*DATA TO EXAMINE*.
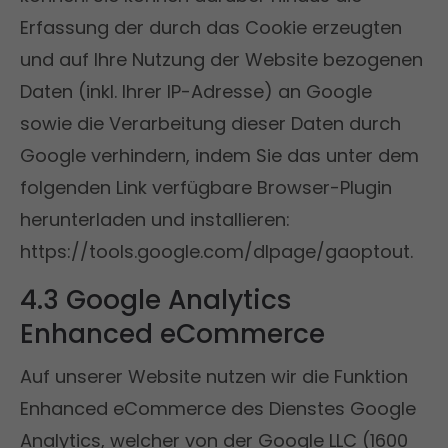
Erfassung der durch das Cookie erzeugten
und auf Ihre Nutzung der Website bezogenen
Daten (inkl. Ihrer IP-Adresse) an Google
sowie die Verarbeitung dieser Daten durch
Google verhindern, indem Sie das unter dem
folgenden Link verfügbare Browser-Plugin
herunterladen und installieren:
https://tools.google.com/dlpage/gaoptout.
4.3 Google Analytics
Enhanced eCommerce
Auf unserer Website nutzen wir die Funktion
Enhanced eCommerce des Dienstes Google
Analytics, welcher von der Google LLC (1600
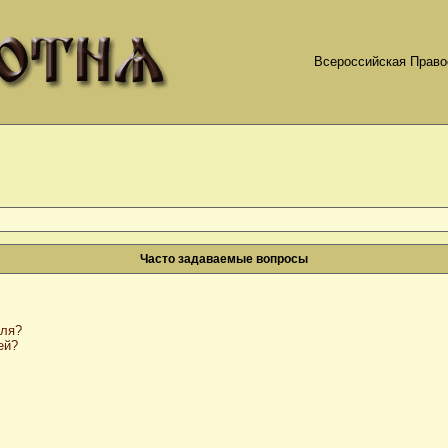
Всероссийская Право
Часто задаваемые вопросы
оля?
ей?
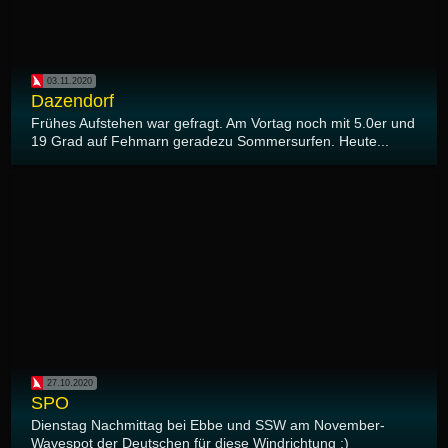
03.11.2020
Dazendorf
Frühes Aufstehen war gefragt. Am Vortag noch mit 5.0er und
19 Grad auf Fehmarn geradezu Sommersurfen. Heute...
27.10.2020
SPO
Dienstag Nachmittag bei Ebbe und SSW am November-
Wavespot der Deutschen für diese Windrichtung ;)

*DIRECTIONS*.
Rewrite the lines of the listing from the line containing "Всероссийская Право" through the end of the listing, changing "Nachmittag" to "Vormittag" and leaving everything else as it stands. Omit the pictures from your answer.

*EXERCISE RESPONSE*.
Всероссийская Право
Часто задаваемые вопросы
оля?
ей?
03.11.2020
Dazendorf
Frühes Aufstehen war gefragt. Am Vortag noch mit 5.0er und
19 Grad auf Fehmarn geradezu Sommersurfen. Heute...
27.10.2020
SPO
Dienstag Vormittag bei Ebbe und SSW am November-
Wavespot der Deutschen für diese Windrichtung ;)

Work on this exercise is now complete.